AD Plugin Join Replication Issues

I was getting random AD plugin connection issues after joining to Active Directory. dsconfigad showed no errors, but sometimes I would not get a connection and I would have to rejoin. The problem turned out to be related to replication.

The AD plugin initially has no knowledge of which AD site and domain controllers are considered local to your subnet, so it discovers any domain controllers and contacts one to lookup the site information. During this process, and in general, the AD Plugin keeps an LDAP connection open to the domain controller. The AD plugin likes to reuse these LDAP connections, presumably for performance reasons. When it is time to actually add the computer to the domain, the AD Plugin reuses this existing connection.

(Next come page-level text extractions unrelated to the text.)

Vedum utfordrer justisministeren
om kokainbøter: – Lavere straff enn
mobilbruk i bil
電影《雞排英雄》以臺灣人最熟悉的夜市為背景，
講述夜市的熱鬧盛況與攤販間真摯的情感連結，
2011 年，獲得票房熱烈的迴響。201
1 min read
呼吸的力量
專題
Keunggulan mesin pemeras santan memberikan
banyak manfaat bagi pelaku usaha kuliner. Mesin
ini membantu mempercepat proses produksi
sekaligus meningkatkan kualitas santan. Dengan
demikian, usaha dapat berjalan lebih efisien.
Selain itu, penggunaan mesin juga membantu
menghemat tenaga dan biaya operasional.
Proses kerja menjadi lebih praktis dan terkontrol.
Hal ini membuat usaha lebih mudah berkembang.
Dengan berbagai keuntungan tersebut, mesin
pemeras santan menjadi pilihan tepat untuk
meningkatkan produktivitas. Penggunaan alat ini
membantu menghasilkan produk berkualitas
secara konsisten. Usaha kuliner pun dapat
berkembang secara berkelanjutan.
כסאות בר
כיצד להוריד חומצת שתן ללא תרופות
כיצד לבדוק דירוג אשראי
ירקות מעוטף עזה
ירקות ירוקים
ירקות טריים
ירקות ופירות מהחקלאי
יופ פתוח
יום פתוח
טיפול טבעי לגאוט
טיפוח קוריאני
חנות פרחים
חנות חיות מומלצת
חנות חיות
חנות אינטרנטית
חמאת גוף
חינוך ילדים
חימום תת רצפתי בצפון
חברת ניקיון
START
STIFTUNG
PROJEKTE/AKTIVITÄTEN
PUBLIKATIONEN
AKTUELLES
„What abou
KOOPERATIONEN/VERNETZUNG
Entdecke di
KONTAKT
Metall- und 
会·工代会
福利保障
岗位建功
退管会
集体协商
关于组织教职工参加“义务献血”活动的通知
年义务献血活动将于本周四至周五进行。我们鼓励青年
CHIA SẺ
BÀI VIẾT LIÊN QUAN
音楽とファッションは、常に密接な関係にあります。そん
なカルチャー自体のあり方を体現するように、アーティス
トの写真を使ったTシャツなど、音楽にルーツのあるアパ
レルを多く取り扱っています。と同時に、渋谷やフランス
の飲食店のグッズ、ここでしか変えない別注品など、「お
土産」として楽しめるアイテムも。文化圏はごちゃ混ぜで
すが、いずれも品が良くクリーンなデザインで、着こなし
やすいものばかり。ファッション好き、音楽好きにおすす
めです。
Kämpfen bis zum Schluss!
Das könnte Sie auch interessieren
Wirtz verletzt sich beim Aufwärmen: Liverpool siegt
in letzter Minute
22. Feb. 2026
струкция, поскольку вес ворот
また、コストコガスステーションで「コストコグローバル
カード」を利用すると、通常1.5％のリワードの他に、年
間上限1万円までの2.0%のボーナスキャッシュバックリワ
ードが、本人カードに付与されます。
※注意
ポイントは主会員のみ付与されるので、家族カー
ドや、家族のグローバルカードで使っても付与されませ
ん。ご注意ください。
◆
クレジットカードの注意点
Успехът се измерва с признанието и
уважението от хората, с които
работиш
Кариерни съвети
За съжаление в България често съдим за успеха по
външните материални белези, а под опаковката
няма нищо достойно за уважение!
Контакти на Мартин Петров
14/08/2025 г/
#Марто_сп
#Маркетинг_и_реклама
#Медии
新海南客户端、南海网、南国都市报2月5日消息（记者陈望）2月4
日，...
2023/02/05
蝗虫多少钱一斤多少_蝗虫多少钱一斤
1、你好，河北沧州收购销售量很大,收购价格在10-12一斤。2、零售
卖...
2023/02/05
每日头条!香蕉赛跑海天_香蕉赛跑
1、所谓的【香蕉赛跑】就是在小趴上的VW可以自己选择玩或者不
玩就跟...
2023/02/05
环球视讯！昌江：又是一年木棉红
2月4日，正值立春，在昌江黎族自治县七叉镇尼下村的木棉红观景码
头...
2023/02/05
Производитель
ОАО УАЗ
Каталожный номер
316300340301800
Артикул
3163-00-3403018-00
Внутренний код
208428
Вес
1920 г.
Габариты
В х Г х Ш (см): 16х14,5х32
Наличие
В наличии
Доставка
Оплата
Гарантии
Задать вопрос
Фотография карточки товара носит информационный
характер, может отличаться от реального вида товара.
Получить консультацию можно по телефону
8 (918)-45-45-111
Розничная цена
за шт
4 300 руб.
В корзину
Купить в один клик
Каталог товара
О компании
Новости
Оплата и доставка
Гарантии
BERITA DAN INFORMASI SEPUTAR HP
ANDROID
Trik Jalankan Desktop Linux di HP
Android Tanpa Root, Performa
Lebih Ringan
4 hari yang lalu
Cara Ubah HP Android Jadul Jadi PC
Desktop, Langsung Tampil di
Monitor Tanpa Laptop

The problem is that this domain controller is not necessarily one within your AD site.

At this point, if the Mac is restarted or DirectoryService is killed, any new connections will be made to a DC in the subnet’s AD site, but if your computer was added to a non-local DC, the local DCs may have no knowledge of your computer because the computer account has not yet replicated to them.

This problem can appear to be quite random because sometimes you’ll get lucky and get a local DC for the join, or you might catch the replication at the right time. You might also see bad password errors in the DirectoryService debug logs. I have filed a bug report on this, and I don’t have a good workaround for now other than — don’t reboot or restart DirectoryService after a join. Of course if you know your replication schedules, you could just wait until you are sure replication is completed.

This same issue can present itself with unjoins and rejoins.

You can see what domain controllers you are connecting to during the join using the following shell command assuming your are joining using dsconfigad:

while [ 1 ]; do if netstat -a | grep ldap| grep ESTAB; then ps auxww | grep dsconfigad | grep -v grep; date;fi; done

If you have joined, unjoined, and rejoined and think you may be seeing replication issues, compare the whenCreated attribute of the computer account on different domain controllers using ldapsearch.

ldapsearch -LLL -v -W -x -h -D -b "OU=Computers,DC=subdomain,DC=forest,DC=com" CN=machine-join-name | grep whenCreated:

If an older out of sync computer account exists, its whenCreated date will be different from the domain controller the computer was just added to until the last join has replicated to all the servers.